As saving to JPG should be the very last step in the workflow, and Gamma / Exposure Correction just the step before that, both have to be switched OFF when rendering. But you knew all that, of course.

- - - - - 

Usually I'm wrong. But to be effective and efficient, I don't need to be correct or accurate.

visit www.aRtBeeWeb.nl (works) or Missing Manuals (tutorials & reviews) - both need an update though


aRtBee ( ) posted Thu, 22 March 2012 at 6:08 AM

addition to my last statement: if you want to keep all details in the darks, it might be better to have GC=ON when rendering / exporting, and correct for it (get it out, anti-correct) as the first step in Photoshop. From that point, turn the image into 16 bit per color, or in Lab-mode to prevent loosing the details when saving.

But please test for it, I haven't investigated upon this yet.

- - - - - 

Usually I'm wrong. But to be effective and efficient, I don't need to be correct or accurate.

visit www.aRtBeeWeb.nl (works) or Missing Manuals (tutorials & reviews) - both need an update though


ShawnDriscoll ( ) posted Thu, 22 March 2012 at 6:43 AM

The file format you save your renders in would depend on the program that will be opening them for editing, whether it be for static images or sequenced images for animation.  Poser has already done its job and cares not what you do with its renders, for it does not know what you will save them as while rendering until the very last moment. :)

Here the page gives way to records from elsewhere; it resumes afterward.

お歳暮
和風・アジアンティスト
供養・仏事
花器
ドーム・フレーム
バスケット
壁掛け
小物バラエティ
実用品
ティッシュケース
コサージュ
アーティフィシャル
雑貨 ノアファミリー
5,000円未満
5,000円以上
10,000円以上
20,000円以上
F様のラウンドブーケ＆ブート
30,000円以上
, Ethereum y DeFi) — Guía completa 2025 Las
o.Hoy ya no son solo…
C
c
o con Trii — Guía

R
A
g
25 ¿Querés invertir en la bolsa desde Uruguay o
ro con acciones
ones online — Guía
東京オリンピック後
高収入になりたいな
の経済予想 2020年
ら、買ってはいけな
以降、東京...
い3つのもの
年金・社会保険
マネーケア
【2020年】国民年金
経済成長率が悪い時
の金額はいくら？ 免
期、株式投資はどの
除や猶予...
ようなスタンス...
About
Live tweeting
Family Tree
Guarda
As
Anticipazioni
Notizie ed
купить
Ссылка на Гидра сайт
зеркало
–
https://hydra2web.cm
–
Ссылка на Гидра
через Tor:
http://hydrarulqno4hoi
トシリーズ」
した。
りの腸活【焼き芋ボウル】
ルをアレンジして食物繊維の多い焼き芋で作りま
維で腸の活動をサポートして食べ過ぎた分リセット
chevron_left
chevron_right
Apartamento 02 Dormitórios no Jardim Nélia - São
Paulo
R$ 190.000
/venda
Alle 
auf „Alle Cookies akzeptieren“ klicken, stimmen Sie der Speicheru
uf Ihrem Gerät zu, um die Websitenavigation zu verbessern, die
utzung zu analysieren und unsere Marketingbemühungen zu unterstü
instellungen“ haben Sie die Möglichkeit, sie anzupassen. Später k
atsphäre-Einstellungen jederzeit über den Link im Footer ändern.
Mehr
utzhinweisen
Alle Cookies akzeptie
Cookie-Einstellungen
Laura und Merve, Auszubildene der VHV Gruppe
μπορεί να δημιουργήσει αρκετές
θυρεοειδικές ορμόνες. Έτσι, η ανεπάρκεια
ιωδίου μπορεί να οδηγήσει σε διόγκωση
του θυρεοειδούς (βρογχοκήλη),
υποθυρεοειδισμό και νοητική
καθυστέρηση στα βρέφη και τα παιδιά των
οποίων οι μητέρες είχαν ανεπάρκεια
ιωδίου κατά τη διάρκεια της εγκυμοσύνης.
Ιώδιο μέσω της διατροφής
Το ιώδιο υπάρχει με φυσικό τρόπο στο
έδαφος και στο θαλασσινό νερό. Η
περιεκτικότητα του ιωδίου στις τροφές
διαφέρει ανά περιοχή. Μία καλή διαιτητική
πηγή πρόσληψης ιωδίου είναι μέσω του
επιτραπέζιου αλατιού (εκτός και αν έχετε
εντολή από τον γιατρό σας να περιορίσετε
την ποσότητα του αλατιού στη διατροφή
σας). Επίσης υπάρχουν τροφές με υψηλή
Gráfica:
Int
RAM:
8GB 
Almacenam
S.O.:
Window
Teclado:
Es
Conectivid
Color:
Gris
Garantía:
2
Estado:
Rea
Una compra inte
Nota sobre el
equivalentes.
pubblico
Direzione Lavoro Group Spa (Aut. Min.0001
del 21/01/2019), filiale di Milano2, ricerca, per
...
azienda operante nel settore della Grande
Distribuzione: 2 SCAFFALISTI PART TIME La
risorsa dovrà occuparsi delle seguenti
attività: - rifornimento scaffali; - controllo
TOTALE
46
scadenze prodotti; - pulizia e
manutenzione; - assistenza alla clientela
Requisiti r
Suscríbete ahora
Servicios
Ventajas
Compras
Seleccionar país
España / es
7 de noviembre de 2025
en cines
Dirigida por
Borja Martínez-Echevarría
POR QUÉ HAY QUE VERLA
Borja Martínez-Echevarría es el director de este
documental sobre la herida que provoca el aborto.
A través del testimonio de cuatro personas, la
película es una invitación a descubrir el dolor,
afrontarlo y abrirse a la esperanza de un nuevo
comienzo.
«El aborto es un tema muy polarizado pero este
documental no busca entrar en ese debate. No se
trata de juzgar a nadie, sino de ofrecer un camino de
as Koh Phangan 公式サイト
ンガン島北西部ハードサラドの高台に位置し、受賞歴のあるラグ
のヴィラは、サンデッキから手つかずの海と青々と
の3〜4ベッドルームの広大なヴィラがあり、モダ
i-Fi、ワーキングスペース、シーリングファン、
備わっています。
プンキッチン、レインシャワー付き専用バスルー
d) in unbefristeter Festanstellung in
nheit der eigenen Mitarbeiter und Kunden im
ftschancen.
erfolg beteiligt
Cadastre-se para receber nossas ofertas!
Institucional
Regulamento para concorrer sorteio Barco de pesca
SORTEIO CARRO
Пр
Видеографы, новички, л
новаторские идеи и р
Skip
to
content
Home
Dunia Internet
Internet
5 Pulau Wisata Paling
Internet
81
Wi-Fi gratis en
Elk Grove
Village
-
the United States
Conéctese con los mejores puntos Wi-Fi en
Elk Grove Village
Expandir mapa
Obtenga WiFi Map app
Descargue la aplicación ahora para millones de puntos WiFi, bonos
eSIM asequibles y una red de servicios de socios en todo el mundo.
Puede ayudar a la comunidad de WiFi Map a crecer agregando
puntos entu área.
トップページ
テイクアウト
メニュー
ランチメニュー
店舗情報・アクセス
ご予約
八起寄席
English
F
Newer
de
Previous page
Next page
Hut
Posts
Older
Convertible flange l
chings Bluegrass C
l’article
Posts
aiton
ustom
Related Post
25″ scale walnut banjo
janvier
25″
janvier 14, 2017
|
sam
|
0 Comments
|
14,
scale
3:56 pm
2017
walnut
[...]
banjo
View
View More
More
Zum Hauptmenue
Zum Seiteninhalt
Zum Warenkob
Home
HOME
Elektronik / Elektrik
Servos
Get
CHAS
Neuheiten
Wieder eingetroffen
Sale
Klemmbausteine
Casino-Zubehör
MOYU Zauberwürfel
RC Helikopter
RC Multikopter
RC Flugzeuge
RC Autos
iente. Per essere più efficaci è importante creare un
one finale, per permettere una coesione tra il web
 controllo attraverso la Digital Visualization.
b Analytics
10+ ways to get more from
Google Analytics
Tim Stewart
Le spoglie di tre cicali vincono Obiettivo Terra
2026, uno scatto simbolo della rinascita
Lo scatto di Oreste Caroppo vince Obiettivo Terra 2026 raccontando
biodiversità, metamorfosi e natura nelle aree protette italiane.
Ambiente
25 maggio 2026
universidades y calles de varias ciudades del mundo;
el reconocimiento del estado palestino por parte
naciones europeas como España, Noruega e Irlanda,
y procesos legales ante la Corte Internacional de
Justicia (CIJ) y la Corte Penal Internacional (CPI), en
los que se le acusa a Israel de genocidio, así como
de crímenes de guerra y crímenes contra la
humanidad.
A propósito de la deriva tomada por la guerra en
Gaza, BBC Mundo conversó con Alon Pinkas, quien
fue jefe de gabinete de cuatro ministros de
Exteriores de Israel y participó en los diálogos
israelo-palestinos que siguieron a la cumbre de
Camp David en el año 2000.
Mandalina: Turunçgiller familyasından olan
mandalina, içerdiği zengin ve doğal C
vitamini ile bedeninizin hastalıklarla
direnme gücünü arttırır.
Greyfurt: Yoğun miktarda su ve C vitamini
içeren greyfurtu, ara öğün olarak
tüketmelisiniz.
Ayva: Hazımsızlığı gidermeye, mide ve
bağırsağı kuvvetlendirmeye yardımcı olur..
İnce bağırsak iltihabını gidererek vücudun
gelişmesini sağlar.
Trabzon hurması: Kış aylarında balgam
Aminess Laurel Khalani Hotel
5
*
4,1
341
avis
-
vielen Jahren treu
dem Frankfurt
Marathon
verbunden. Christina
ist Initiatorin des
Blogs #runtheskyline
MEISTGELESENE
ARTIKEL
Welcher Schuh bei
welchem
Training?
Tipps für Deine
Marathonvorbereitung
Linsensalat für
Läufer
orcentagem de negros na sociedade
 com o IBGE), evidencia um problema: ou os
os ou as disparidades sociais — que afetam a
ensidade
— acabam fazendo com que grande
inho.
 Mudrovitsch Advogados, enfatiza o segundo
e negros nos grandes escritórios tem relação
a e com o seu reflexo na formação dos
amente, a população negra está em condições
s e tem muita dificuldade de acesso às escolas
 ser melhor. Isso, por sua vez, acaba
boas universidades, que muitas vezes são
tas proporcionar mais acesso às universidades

www.youtube.com/user/ShawnDriscollCG


aRtBee ( ) posted Thu, 22 March 2012 at 6:58 AM

@ShawnDriscoll: see the initial post: "... as I further process them in Photoshop."

- - - - - 

Usually I'm wrong. But to be effective and efficient, I don't need to be correct or accurate.

visit www.aRtBeeWeb.nl (works) or Missing Manuals (tutorials & reviews) - both need an update though


ShawnDriscoll ( ) posted Thu, 22 March 2012 at 8:52 AM · edited Thu, 22 March 2012 at 8:54 AM

I'm just making sure you have the egg before the chicken and not the other way around.  :)  Because you were sounding backwards there for a minute.

Anyway, I try to render in PNG as often as I can now because I can have a transparent background then for when I layer renders over each other in a photo or video editor.